4. Run gprof on spooler3. To do so refer to the gprof setup instructions in the last section and then run:
$ ./spooler3 1000 1000 10000 /dev/null
$ gprof spooler3
How many calls to spool_full and spool_empty were there? How many seconds did it take? What percentage of the total runtime was this?
5 Adding a Second Condition Variable
Now we want to compare our performance from the previous section with that of an implementation using two condition variables. We have added a second condition variable to our spool_t struct for just producers under the PART 4 section in spooler.h
Implement the following API in spooler_two_cv.c (which should be the same as the previous section, except that producers now utilize a separate condition variable).
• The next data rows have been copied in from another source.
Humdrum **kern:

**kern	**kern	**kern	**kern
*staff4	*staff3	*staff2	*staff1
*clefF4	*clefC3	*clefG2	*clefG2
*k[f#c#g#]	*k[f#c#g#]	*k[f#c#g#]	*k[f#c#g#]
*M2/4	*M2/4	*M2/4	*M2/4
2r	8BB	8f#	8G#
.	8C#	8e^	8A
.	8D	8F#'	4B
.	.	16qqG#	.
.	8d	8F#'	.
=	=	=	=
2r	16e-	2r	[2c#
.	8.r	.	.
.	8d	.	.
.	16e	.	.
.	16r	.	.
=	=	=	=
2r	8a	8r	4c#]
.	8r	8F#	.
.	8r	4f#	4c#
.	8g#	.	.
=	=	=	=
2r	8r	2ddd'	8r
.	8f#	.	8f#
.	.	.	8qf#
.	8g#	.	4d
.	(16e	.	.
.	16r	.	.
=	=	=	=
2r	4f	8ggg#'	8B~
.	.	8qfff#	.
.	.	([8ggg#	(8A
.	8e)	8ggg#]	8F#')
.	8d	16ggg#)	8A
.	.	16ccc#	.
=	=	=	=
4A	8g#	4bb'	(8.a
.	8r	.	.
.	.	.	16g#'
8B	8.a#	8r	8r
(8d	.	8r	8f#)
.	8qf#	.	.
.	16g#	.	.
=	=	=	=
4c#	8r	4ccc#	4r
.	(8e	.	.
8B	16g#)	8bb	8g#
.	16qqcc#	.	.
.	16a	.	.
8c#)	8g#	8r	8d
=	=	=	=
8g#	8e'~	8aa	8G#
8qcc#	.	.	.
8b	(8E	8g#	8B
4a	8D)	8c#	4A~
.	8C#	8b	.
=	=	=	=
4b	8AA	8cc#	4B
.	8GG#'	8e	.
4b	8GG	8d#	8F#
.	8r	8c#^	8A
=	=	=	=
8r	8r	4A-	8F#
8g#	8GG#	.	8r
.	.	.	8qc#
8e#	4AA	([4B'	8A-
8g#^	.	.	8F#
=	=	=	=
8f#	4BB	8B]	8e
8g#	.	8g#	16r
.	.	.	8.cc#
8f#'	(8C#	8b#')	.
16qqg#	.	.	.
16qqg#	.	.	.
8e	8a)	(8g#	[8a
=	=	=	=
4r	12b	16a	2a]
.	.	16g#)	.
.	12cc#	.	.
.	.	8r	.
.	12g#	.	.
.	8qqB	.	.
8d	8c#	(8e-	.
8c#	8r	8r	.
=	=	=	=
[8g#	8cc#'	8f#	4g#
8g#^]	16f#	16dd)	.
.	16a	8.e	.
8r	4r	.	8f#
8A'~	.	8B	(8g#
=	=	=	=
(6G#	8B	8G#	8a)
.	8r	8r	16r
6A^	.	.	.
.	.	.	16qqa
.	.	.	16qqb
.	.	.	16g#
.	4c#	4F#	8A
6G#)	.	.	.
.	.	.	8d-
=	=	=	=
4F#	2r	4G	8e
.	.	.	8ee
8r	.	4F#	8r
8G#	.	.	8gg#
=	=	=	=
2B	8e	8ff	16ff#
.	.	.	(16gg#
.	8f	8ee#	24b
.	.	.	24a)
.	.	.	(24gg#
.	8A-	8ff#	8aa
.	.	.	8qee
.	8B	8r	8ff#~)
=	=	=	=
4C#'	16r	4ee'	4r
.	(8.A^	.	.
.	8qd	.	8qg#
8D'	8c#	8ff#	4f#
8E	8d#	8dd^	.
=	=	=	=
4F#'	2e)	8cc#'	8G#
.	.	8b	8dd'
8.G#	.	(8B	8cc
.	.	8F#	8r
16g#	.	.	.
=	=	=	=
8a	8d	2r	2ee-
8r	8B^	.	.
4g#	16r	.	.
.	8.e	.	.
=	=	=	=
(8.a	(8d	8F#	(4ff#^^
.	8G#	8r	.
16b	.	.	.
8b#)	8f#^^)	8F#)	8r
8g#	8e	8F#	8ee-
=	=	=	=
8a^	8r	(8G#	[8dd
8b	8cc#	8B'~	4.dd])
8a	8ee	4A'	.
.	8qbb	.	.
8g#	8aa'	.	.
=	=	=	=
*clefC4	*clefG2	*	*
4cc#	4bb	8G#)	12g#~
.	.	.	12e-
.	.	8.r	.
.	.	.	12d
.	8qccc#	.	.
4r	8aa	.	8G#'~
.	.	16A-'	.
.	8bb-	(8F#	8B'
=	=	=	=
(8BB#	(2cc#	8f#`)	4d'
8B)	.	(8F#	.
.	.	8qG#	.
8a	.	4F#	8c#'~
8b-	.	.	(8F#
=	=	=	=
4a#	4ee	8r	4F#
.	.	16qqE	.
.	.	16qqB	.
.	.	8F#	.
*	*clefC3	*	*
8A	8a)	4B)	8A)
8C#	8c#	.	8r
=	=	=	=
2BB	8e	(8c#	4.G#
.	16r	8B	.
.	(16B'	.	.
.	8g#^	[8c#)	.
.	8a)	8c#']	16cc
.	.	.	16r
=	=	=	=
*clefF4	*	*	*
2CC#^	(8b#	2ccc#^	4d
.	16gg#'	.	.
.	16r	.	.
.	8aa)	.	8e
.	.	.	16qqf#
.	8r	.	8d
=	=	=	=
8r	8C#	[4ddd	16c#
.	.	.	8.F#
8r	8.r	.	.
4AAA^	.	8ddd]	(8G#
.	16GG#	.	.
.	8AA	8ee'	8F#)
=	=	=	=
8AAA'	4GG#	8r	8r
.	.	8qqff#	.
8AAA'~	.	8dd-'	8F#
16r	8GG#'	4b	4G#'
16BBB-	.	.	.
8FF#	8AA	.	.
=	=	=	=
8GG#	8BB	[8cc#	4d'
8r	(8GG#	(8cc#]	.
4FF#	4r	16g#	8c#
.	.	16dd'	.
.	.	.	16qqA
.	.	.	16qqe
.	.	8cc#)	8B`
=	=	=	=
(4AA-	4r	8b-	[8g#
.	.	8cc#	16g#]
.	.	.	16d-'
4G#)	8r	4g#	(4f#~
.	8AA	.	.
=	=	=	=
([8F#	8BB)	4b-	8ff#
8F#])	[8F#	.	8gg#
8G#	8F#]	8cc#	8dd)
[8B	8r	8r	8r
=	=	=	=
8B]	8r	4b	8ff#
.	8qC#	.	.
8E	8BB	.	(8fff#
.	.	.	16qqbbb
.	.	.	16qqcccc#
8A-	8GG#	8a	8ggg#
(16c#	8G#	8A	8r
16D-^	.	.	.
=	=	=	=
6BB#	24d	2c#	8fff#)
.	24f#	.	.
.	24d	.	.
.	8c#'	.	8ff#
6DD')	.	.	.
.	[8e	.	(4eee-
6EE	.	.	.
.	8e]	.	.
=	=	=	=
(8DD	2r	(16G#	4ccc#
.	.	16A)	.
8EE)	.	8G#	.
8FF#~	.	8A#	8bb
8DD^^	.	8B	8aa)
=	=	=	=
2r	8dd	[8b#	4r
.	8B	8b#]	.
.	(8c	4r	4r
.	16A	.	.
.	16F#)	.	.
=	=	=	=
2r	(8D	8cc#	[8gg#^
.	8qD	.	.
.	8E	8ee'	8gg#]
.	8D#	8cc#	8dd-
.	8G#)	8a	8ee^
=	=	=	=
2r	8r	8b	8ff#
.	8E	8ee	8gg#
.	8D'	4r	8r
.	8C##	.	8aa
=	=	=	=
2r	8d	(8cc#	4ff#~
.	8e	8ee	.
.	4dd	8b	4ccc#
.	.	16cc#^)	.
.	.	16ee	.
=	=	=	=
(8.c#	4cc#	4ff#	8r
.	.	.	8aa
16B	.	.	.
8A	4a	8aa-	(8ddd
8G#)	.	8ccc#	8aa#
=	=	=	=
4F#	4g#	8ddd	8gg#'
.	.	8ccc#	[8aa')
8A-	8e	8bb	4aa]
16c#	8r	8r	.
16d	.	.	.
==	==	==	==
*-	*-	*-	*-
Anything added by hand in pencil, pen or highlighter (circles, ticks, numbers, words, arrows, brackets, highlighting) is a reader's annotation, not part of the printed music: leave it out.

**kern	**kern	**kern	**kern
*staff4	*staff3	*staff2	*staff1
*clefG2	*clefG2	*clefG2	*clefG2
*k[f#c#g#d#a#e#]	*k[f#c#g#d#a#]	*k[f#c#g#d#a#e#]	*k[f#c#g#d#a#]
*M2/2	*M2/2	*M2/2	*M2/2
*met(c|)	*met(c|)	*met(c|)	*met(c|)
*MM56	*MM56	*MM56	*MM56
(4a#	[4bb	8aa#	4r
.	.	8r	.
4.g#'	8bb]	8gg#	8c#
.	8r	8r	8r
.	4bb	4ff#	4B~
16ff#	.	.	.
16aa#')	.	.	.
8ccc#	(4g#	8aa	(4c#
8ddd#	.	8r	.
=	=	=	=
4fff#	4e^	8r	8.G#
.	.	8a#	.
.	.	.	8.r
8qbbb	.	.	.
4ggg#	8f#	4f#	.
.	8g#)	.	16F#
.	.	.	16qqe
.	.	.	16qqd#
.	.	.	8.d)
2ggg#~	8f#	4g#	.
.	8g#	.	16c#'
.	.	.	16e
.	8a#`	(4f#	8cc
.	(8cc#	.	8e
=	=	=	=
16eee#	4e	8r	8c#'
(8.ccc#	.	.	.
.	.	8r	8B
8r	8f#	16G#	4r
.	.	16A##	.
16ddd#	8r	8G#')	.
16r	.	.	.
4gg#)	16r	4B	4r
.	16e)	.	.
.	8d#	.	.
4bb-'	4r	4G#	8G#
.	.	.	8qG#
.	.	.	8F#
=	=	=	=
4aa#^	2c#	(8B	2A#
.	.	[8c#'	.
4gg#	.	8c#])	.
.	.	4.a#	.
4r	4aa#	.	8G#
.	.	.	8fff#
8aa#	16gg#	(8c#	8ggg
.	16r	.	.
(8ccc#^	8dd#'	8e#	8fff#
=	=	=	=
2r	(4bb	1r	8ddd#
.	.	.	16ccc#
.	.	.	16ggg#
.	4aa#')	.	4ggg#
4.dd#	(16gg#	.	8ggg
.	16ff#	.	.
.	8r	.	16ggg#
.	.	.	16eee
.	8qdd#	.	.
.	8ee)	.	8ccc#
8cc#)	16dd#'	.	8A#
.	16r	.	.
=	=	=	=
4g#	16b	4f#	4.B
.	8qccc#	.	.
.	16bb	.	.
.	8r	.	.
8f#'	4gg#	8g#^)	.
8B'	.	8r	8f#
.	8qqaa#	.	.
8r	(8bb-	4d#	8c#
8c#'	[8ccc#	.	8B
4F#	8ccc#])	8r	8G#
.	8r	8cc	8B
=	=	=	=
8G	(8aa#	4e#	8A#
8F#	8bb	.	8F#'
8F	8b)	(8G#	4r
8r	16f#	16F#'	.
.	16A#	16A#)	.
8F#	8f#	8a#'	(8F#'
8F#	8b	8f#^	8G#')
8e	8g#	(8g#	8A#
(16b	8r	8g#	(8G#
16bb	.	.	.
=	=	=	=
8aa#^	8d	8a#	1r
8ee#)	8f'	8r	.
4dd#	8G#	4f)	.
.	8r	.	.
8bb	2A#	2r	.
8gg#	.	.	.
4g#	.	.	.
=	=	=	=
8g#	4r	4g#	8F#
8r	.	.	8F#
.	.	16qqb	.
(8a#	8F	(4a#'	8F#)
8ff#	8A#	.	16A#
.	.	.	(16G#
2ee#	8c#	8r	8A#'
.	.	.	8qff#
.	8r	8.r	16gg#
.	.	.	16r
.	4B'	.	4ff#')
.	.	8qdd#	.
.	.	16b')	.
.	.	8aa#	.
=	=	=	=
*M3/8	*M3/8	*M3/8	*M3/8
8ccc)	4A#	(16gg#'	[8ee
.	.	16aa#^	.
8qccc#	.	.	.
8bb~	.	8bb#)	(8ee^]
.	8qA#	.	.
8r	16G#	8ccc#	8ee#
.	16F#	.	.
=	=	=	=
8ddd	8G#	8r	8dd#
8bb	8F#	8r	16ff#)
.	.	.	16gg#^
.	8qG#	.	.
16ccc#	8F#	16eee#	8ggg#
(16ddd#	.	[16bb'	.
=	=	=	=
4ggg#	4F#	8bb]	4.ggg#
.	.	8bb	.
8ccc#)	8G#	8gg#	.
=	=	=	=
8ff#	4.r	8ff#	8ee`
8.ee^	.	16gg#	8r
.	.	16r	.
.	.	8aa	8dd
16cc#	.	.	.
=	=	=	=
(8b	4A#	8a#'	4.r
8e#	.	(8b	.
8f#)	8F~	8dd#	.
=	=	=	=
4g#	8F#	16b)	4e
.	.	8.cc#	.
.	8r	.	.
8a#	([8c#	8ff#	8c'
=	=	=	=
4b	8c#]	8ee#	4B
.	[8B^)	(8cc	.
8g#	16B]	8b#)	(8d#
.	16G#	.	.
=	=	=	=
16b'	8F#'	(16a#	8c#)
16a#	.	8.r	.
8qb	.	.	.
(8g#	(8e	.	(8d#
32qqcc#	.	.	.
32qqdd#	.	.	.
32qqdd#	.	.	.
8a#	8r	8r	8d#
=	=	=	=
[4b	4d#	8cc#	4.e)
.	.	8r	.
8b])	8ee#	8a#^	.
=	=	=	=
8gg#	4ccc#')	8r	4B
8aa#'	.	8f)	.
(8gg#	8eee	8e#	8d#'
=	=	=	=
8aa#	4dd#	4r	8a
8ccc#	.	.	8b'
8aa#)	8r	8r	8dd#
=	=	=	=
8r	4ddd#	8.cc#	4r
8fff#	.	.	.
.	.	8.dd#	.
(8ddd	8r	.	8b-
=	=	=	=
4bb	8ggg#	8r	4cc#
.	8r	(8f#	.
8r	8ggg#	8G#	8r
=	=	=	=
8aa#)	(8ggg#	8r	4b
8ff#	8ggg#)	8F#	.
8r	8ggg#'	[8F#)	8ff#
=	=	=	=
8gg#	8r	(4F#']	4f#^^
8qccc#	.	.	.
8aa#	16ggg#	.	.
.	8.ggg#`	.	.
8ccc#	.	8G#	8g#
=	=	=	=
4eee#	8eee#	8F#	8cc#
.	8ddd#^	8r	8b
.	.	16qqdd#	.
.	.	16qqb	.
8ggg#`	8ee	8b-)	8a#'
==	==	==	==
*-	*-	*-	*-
You should not need to make any modifications for termination detection to work properly.
• void spool_init_cv2(spool_t *sp)
• bool spool_insert_cv2(spool_t *sp, char *item)
• char *spool_release_cv2(spool_t *sp)
To verify that your solution is working properly, you can run the below command to see whether 1,000,000 strings are printed every time.
$ make
$ ./spooler4 100 100 10000 output.txt
$ python3 consumer_counter.py output.txt
5.1 Assessing 2 Condition Variables Efficiency
Answer the following questions in “hw3.txt”:
5. Run gprof on spooler4. To do so, refer to the gprof setup instructions in section 4 and then run:
$ ./spooler4 1000 1000 10000 /dev/null
$ gprof spooler4
How many calls to spool_full and spool_empty were there? How many seconds did it take? What percentage of the total runtime was this?
6. Compare your results in questions 3-5. What do you think contributed to the output you saw? Did it match what you expected?
7. gprof works by sampling the running program and determining what function it is in. How might this impact your results? How might we want to restructure our testing to account for this?
8. Compare the time it takes to run the following two commands:
time ./spooler3 1 500 100000 /dev/null time ./spooler4 1 500 100000 /dev/null
What do you think influenced the results you saw? In lecture you learned that the default scheduling algorithm on your VM is the Linux CFS. How might this contribute to the results you saw?